Wineke: Are altar girls destroying the future of the Catholic Church?
The sub-zero temperatures and the second term of Scott Walker make it hard to find a reason to be optimistic about life.
But one can always count on Cardinal Raymond Burke. The fact that the good cardinal, who once was Bishop of La Crosse, is no longer a member of the body that chooses Catholic bishops does suggest that mediocrity doesn’t triumph forever.
What did Burke do to justify the pope’s lack of confidence?
He was in Wisconsin in December and gave an interview to the head the new Emanuelization Project (he’s evangelizing “men,” you see) and explained the reason the Catholic Church has been suffering a priest shortage is because of altar girls.
“Young boys don’t like to do things with girls,” Burke said. “It’s just natural. I think this has contributed to the loss of priestly vocations.”

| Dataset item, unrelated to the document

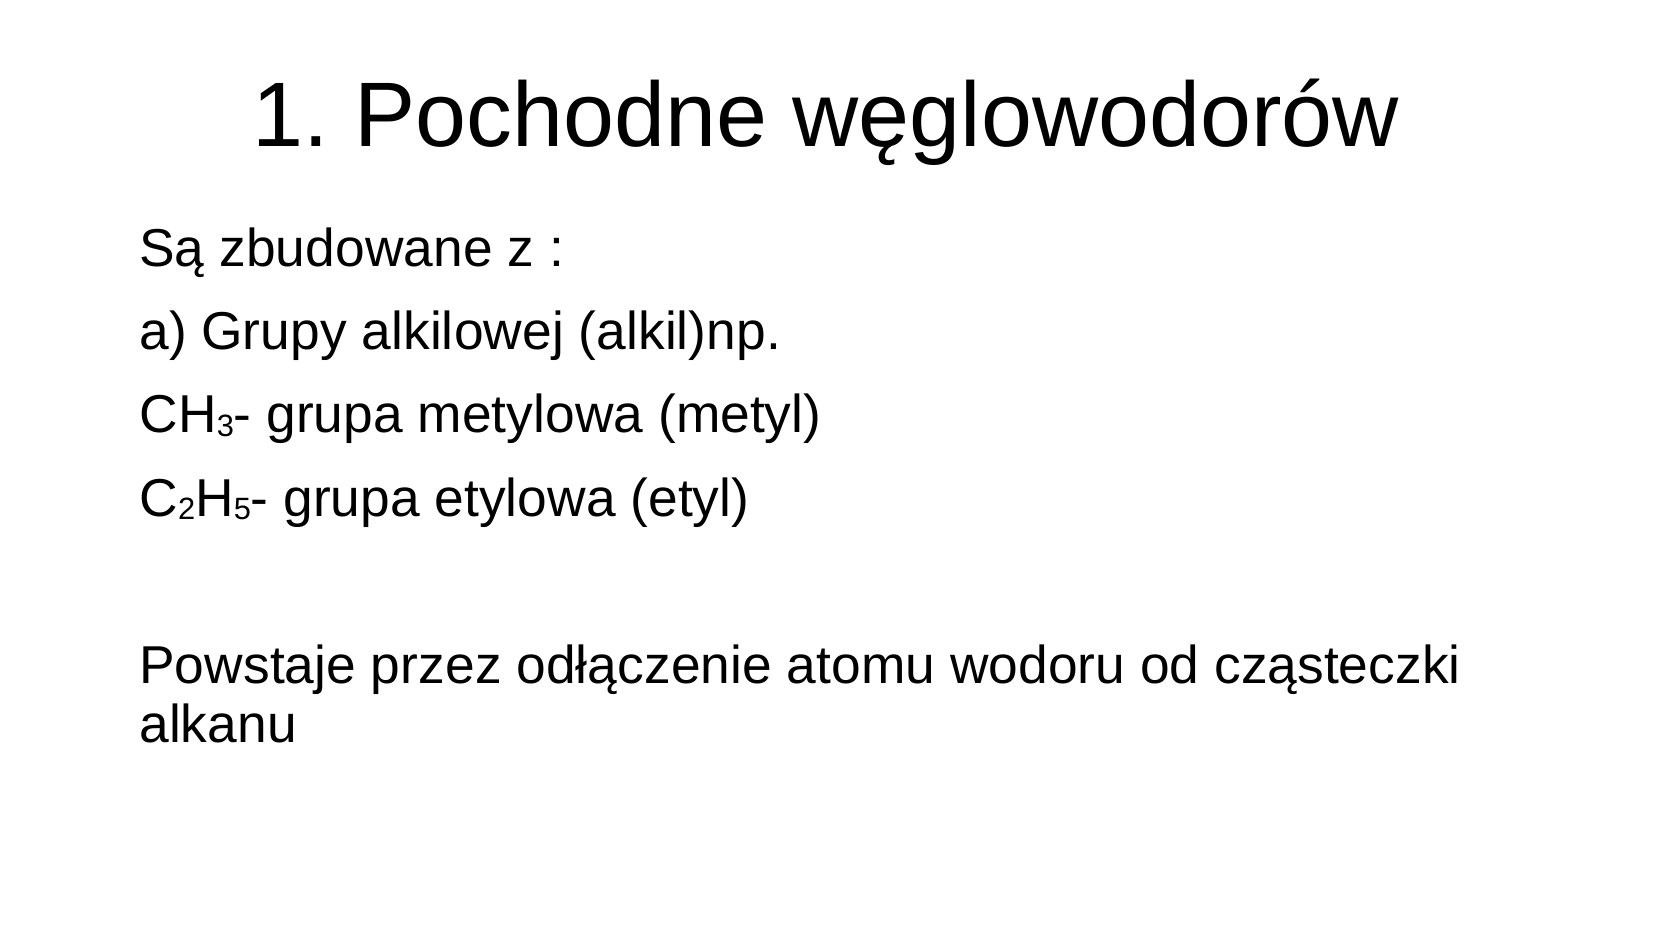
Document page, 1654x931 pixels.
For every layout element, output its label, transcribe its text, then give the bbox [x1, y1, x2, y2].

title 1. Pochodne węglowodorów [82, 37, 1571, 193]
list Są zbudowane z : a) Grupy alkilowej (alkil)np. CH3- grupa metylowa (metyl) C2H5- grupa etylowa (etyl) Powstaje przez odłączenie atomu wodoru od cząsteczki alkanu [82, 217, 1571, 758]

To which some people may respond, “Huh?”
Burke went on: “It requires a certain manly discipline to serve as an altar boy at the side of a priest, and most priests have their first deep experience of the liturgy as altar boys.”
In other words, since most dioceses allow girls to serve at mass along with boys, the boys won’t want to participate and, therefore, won’t want to become priests.
He really said that.
If a girl serves at mass, she might get her first deep experience of the liturgy and want to become a priest as well. Could that be a problem?
If Burke had stopped there, I suppose one might give him the benefit of the doubt. He might have been saying it is cruel to raise such hopes in a girl when the church will never let her become a priest anyway.
He might have said that, but he didn’t.
Instead, he said the church has been “feminized” in recent years and that turns men off in general because men “respond to rigor and precision and excellence. Apart from the priest, the sanctuary has been full of women.”
So, he doesn’t like altar girls and he also thinks women in the church don’t like rigor, precision or excellence.
Not only that, but a feminized church could have led to priests who, in Burke’s view, “were feminized and confused about their own sexual identity” and, therefore, went on to molest children.
Those are the words of a guy who wears red satin, lace and trails a 20-foot train for ceremonial occasions.
I’m sure Cardinal Burke is a bright guy, but he may be missing a sense of irony.
Until recently, he was one of the people responsible for choosing the world’s bishops. Now he’s not.
That’s one cause of optimism in this dreary season.